El Senado buscará dictaminar en los próximos días sobre el proyecto de reforma de salud mental que tiene como puntos centrales autorizar las internaciones “no voluntarias” e incorpora a las adicciones a la drogas como una enfermedad de salud mental.
La Libertad Avanza tiene decidido avanzar con la firma del despacho en la próxima reunión del plenario de las comisiones de Salud y de Legislación General, que presiden las libertarias Ivana Arrascaeta y Nadia Marquez, tras concluir ayer la tercera ronda de consultas.
En la ocasión expusieron profesionales de la salud, psiquiatras, psicólogos, especialistas, familiares y organizaciones sociales que trabajan diariamente acompañando situaciones críticas vinculadas a consumos problemáticos, adicciones, suicidio y salud mental.
PUNTOS PRINCIPALES
- Rol Médico: El proyecto da un rol central a la mirada técnico-médica (psiquiatras) sobre el enfoque interdisciplinario actual.
- Dispone que la atención deberá estar a cargo de equipos interdisciplinarios, y pone como requisito la presencia obligatoria del médico psiquiatra.
- Tendrá mayor peso la evaluación médica en decisiones clave como diagnósticos, tratamientos e internaciones, lo que no sucedía en la legislación vigente.
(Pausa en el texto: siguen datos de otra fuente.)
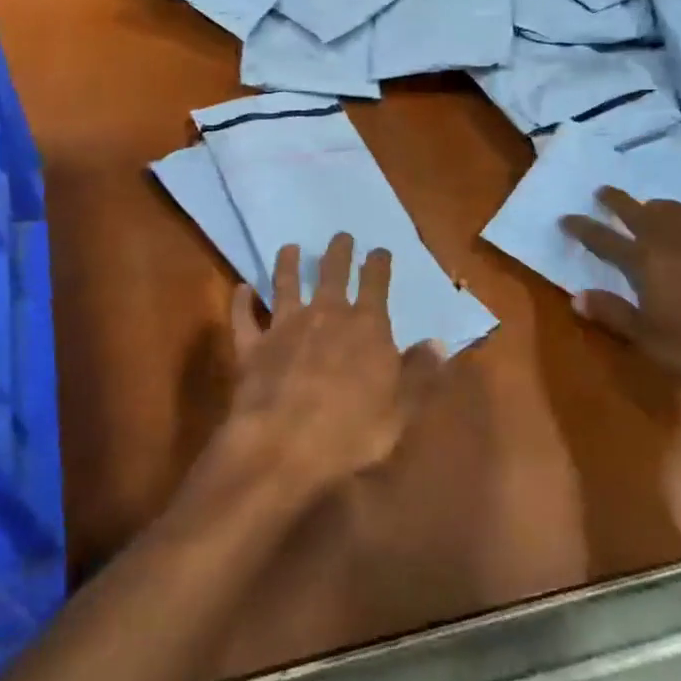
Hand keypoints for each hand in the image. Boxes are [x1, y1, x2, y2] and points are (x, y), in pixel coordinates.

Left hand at [224, 234, 441, 497]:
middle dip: (338, 253)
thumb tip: (439, 343)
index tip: (379, 250)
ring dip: (287, 264)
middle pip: (331, 274)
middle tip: (340, 236)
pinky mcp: (251, 345)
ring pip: (285, 285)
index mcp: (366, 328)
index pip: (375, 284)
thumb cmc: (350, 432)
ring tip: (289, 248)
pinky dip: (241, 302)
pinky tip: (241, 289)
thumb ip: (420, 374)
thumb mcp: (400, 410)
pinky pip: (243, 317)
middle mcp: (325, 316)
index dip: (378, 264)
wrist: (283, 444)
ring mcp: (284, 327)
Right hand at [562, 188, 680, 396]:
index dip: (583, 228)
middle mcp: (676, 242)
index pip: (605, 239)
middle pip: (641, 213)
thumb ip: (614, 314)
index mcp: (647, 262)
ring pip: (679, 211)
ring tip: (652, 205)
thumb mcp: (651, 341)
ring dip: (659, 205)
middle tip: (603, 191)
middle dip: (618, 202)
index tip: (566, 218)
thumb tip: (577, 296)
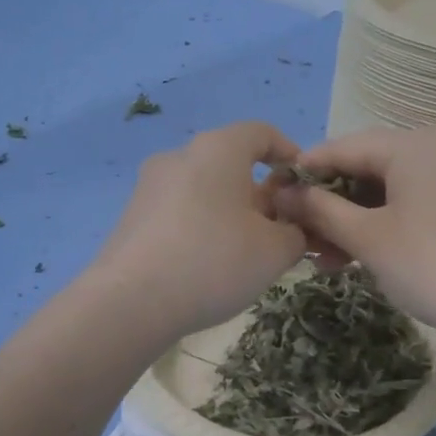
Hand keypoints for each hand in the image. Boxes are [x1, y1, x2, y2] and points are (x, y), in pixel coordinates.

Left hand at [89, 121, 308, 338]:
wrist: (131, 301)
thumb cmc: (214, 261)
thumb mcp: (275, 251)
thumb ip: (296, 232)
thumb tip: (290, 229)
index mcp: (218, 149)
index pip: (262, 133)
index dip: (289, 154)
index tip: (304, 186)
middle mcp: (179, 156)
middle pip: (230, 164)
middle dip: (260, 193)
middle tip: (280, 230)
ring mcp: (149, 186)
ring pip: (203, 190)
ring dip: (229, 213)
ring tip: (245, 253)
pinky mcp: (131, 217)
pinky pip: (179, 212)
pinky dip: (200, 227)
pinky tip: (207, 265)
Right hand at [272, 125, 435, 346]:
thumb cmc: (432, 266)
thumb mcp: (368, 239)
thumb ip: (320, 211)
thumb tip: (283, 193)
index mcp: (415, 143)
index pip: (344, 147)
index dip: (305, 172)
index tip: (274, 196)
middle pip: (371, 168)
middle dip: (332, 205)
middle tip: (303, 240)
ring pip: (396, 189)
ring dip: (359, 220)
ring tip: (330, 259)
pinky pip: (422, 202)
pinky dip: (392, 223)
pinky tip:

- Mantiene que la internación como recursos excepcional, pero permite la internaciones no voluntarias, que en la anterior ley era una situación que se contemplaba en casos extremos.
- Las internaciones no voluntarias solo permitirán en “situación de riesgo grave de daño para la vida o la integridad física de la persona o de terceros”.
- El consumo problemático de sustancias se integra formalmente a las políticas de salud mental y la autoridad de aplicación podrá definir dispositivos específicos, ambulatorios o de internación.